╭─ DATA FOR REVIEW

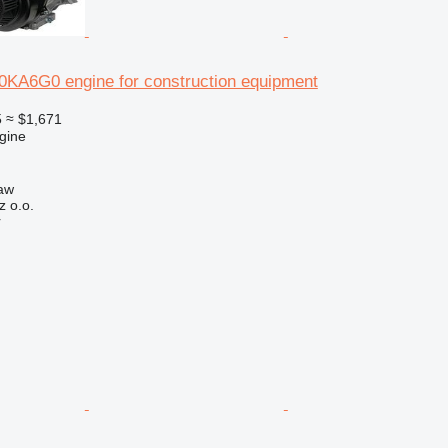
A6G0 engine for construction equipment
5
≈ $1,671
gine
aw
z o.o.
r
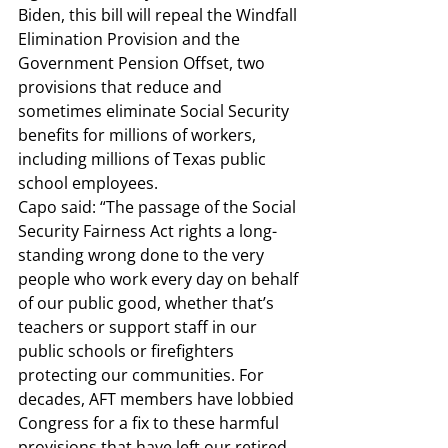
Biden, this bill will repeal the Windfall 
Elimination Provision and the 
Government Pension Offset, two 
provisions that reduce and 
sometimes eliminate Social Security 
benefits for millions of workers, 
including millions of Texas public 
school employees. 
Capo said: 
“The passage of the Social 
Security Fairness Act rights a long-
standing wrong done to the very 
people who work every day on behalf 
of our public good, whether that’s 
teachers or support staff in our 
public schools or firefighters 
protecting our communities. For 
decades, AFT members have lobbied 
Congress for a fix to these harmful 
provisions that have left our retired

╰─

- **THE PROBLEM**: A word-for-word copy of the data above is needed, one that omits the pictures.

- **EXERCISE ANSWER**:
A6G0 engine for construction equipment
5
≈ $1,671
gine
aw
z o.o.
r
Biden, this bill will repeal the Windfall 
Elimination Provision and the 
Government Pension Offset, two 
provisions that reduce and 
sometimes eliminate Social Security 
benefits for millions of workers, 
including millions of Texas public 
school employees. 
Capo said: 
“The passage of the Social 
Security Fairness Act rights a long-
standing wrong done to the very 
people who work every day on behalf 
of our public good, whether that’s 
teachers or support staff in our 
public schools or firefighters 
protecting our communities. For 
decades, AFT members have lobbied 
Congress for a fix to these harmful 
provisions that have left our retired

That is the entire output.